Saadâne Afif est l’interprète résolu d’un art conceptuel versatile, de celui dont on se demande s’il naît dans les contemplations des regardeurs ou dans l’esprit, souvent dual, de son auteur. Il s’inclut dans la représentation duchampienne du prolongement de la création artistique dans l’oeil du spectateur, joue avec les matières comme avec les supports, s’associe, multiplie.
Depuis Berlin, Afif rayonne et conçoit son propre process art. Il a reçu TENTEN pour parler Nuits Blanches de Monaco, chansons comme autant d’extensions du domaine du geste, mots, partage, claustration et émancipation. Entretien.

Pourriez-vous nous parler de votre parcours ? D’où vient Saâdane Afif ?

Je viens d’une petite ville en France, qui s’appelle Blois, où j’ai passé mon adolescence. J’ai grandi à Tours. Je suis d’origines algérienne et française. J’ai ensuite opté pour les Beaux-Arts de Bourges, à vrai dire, pour suivre une petite amie de l’époque.

Au commencement, je voulais travailler dans le théâtre. Ado, j’ai découvert ce milieu à travers l’œuvre de Nicolas Peskine, qui avait créé un festival de théâtre itinérant avec sa compagnie, la Compagnie du Hasard.
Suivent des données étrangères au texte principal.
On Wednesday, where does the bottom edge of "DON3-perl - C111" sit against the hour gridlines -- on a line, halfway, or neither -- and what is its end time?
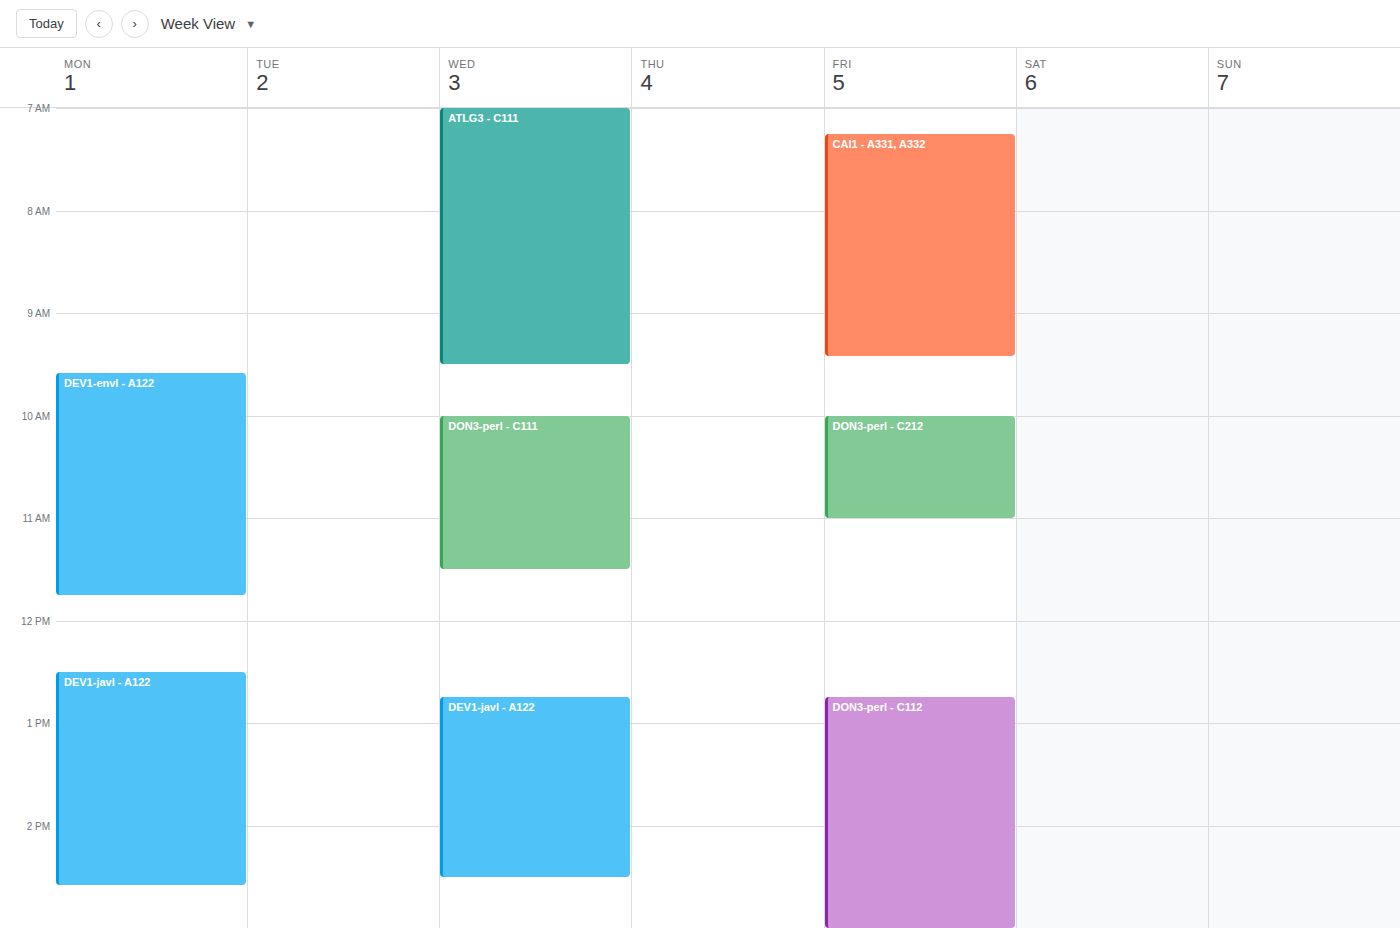
11:30 AM -- halfway between the 11 AM and 12 PM lines.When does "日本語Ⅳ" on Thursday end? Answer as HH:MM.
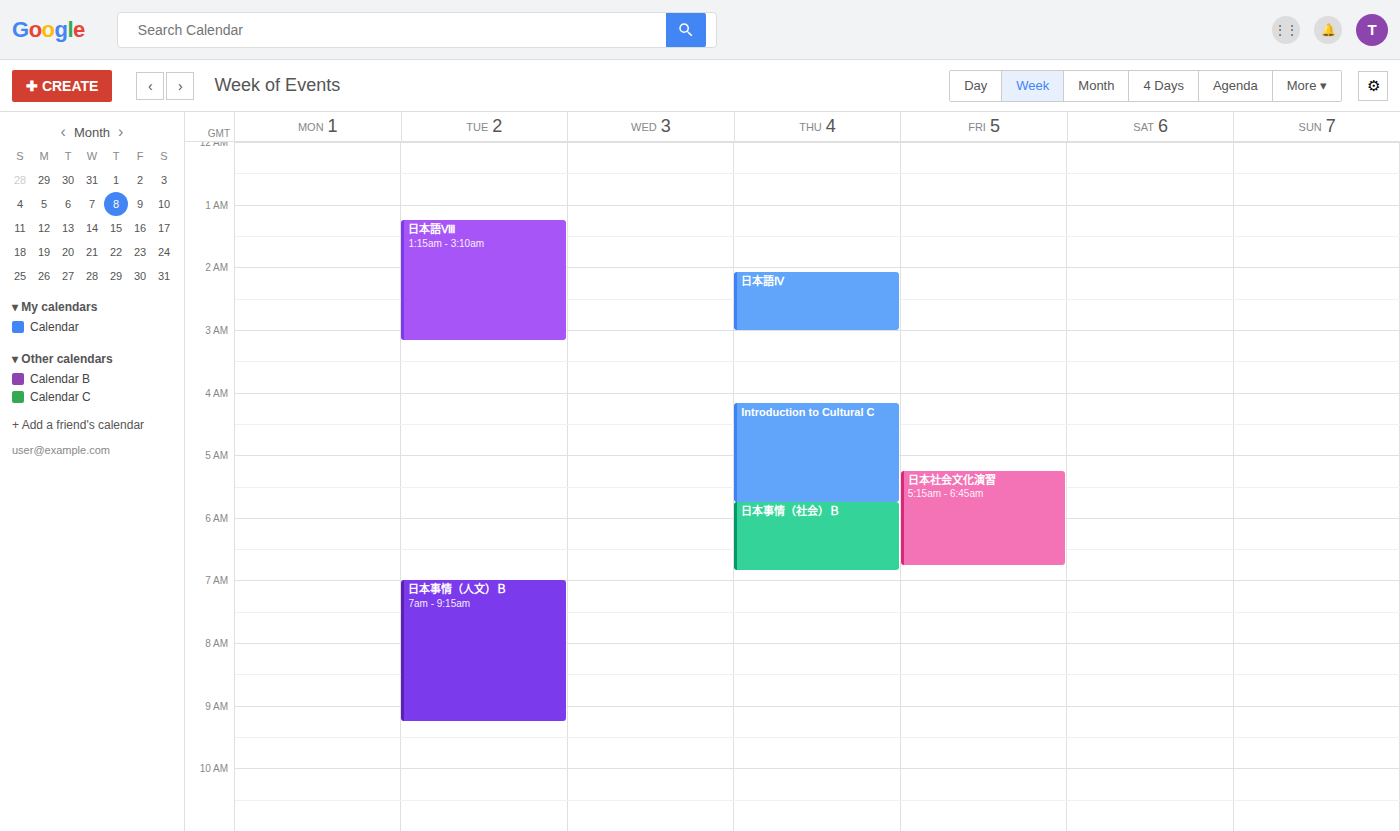
03:00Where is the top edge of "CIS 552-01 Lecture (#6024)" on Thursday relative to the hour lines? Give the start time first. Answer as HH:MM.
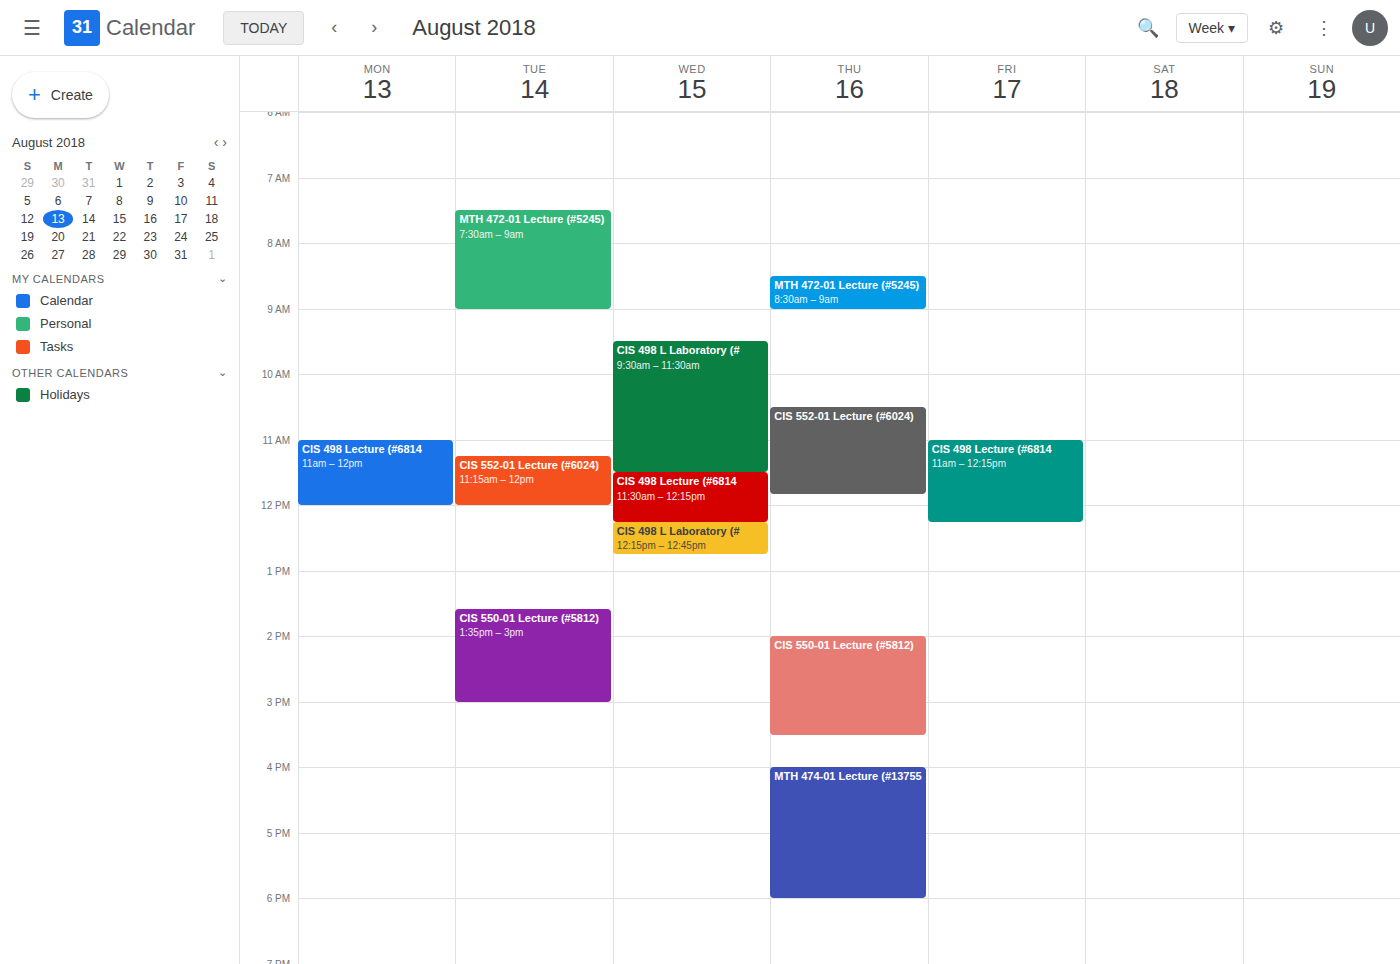
10:30 -- halfway between the 10:00 and 11:00 lines.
On pouvait y assister aux représentations de troupes magnifiques, comme Footsbarn, compagnie anglaise de travellers qui jouent du Shakespeare dans un chapiteau. À l’époque, je pensais devenir décorateur. J’aurais pu rentrer dans une troupe, mais j’étais très jeune, et ne voulais pas m’enfermer dans un unique point de vue. J’ai donc décidé de passer d’abord par les Beaux-Arts, quitte à revenir au théâtre par la suite.

In fine, j’ai continué à travailler de mon côté…

Vous parlez de performances solo, mais ce sont aussi vos collaborations qui marquent l’ensemble de votre carrière. Comment ces collaborations fonctionnent-t-elles ? Qu’est-ce ce qui préside à l’envie de travailler avec telle ou telle personne ?

C’est tout d’abord l’envie de ne pas travailler seul. Le milieu de l’art, comme la plupart des cercles spécialisés, a tendance à isoler les individus. Je me suis aperçu de cela à un moment de mon parcours,  ce qui engendra ce questionnement. J’ai donc cherché une stratégie pour que mon travail puisse, en permanence, être au contact de l’autre. C’est une démarche qui permet, à l’intérieur même de mon œuvre, de produire des espaces dans lesquels l’imaginaire d’un tiers peut s’épanouir et nourrir ainsi ma pratique.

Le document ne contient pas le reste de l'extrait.